## Assignment
In the data below, find every line with the word "national" and copy it out.

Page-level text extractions
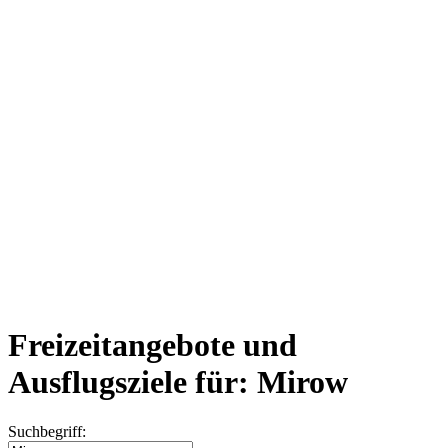
Freizeitangebote und
Ausflugsziele für: Mirow
Suchbegriff:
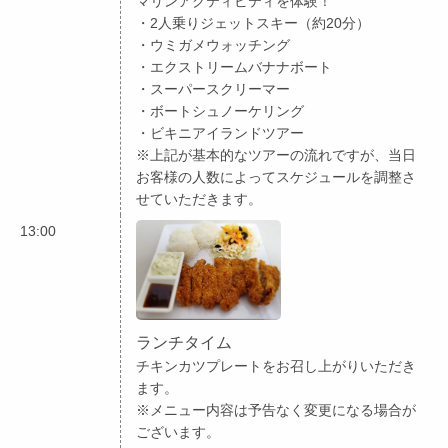
マリンアクティビティを体験！
・2人乗りジェットスキー（約20分）
・ウミガメウォッチング
・エクストリームバナナボート
・スーパースクリーマー
・ボートシュノーケリング
・ビキニアイランドツアー
※上記が基本的なツアーの流れですが、当日
お客様の人数によってスケジュールを調整さ
せていただきます。
13:00
ランチタイム
チキンカツプレートをお召し上がりいただき
ます。
※メニュー内容は予告なく変更になる場合が
ございます。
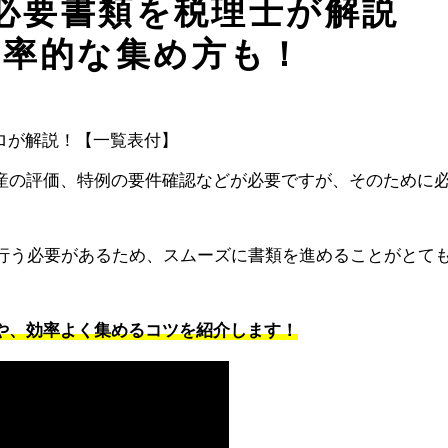
必要書類を税理士が解説
効率的な集め方も！
産の評価、特例の要件確認などが必要ですが、そのために
に行う必要があるため、スムーズに書類を進めることがとて
や、効率よく集めるコツを紹介します！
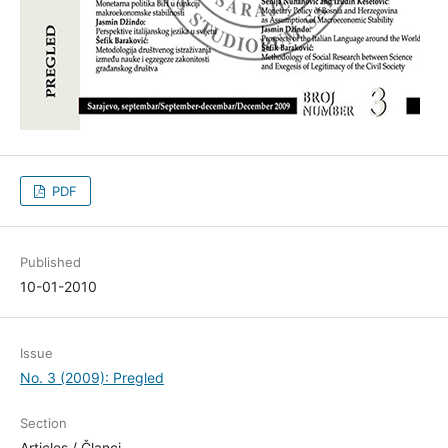
PDF
Published
10-01-2010
Issue
No. 3 (2009): Pregled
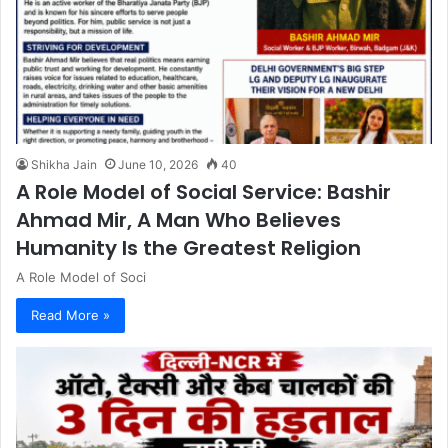
Shikha Jain
June 10, 2026
40
A Role Model of Social Service: Bashir
Ahmad Mir, A Man Who Believes
Humanity Is the Greatest Religion
A Role Model of Soci
Read More »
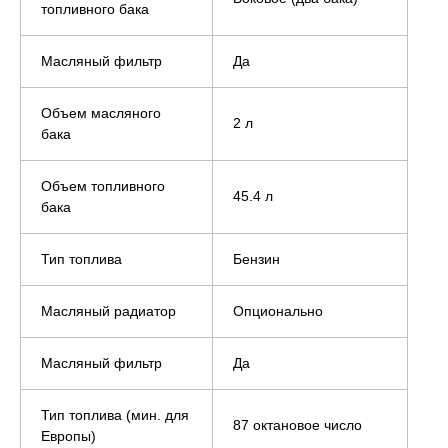
топливного бака
Масляный фильтр
Да
Объем масляного
2 л
бака
Объем топливного
45.4 л
бака
Тип топлива
Бензин
Масляный радиатор
Опционально
Масляный фильтр
Да
Тип топлива (мин. для
87 октановое число
Европы)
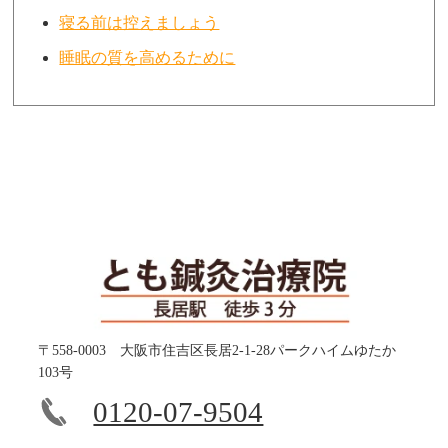
寝る前は控えましょう
睡眠の質を高めるために
〒558-0003 大阪市住吉区長居2-1-28パークハイムゆたか
103号
0120-07-9504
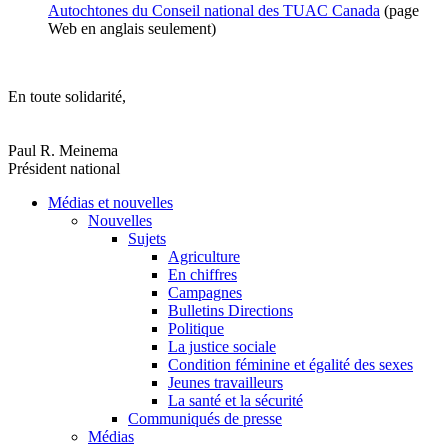
Autochtones du Conseil national des TUAC Canada
(page
Web en anglais seulement)
En toute solidarité,
Paul R. Meinema
Président national
Médias et nouvelles
Nouvelles
Sujets
Agriculture
En chiffres
Campagnes
Bulletins Directions
Politique
La justice sociale
Condition féminine et égalité des sexes
Jeunes travailleurs
La santé et la sécurité
Communiqués de presse
Médias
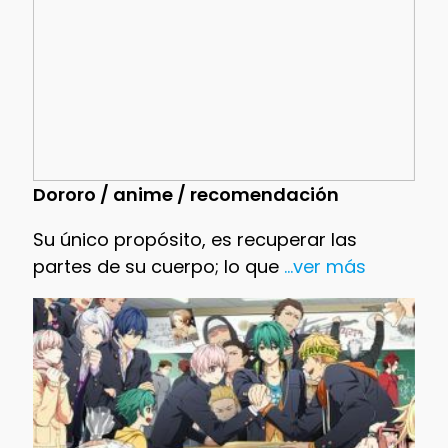
Dororo / anime / recomendación
Su único propósito, es recuperar las
partes de su cuerpo; lo que
...ver más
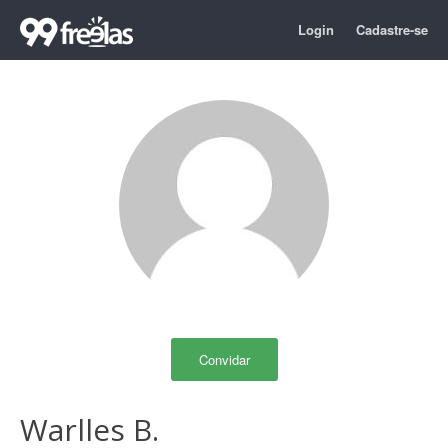
Login
Cadastre-se
Convidar
Warlles B.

## Completed exercise
Autochtones du Conseil national des TUAC Canada
Président national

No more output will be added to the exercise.